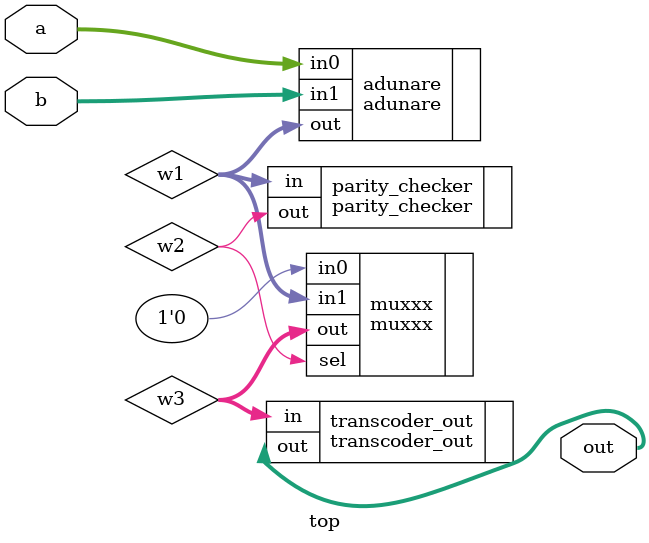
<source format=v>
module top(
	input [1:0]a, b,
	output [6:0]out
);

wire [2:0]w1;
wire [2:0] w3;
wire w2; 

adunare adunare(
	.in0(a),
	.in1(b),
	.out(w1)
);

parity_checker parity_checker(

	.in(w1),
	.out(w2)
);

muxxx muxxx(

	.in0(1'b0),
	.in1(w1),
	.sel(w2),
	.out(w3)
);

transcoder_out transcoder_out(
	
	.in(w3),
	.out(out)
);

endmodule 
</source>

--

## Task to carry out:
Whatever the records hold apart from pictures should be repeated exactly.

## The answer:
<source format=v>
module top(
	input [1:0]a, b,
	output [6:0]out
);

wire [2:0]w1;
wire [2:0] w3;
wire w2; 

adunare adunare(
	.in0(a),
	.in1(b),
	.out(w1)
);

parity_checker parity_checker(

	.in(w1),
	.out(w2)
);

muxxx muxxx(

	.in0(1'b0),
	.in1(w1),
	.sel(w2),
	.out(w3)
);

transcoder_out transcoder_out(
	
	.in(w3),
	.out(out)
);

endmodule 
</source>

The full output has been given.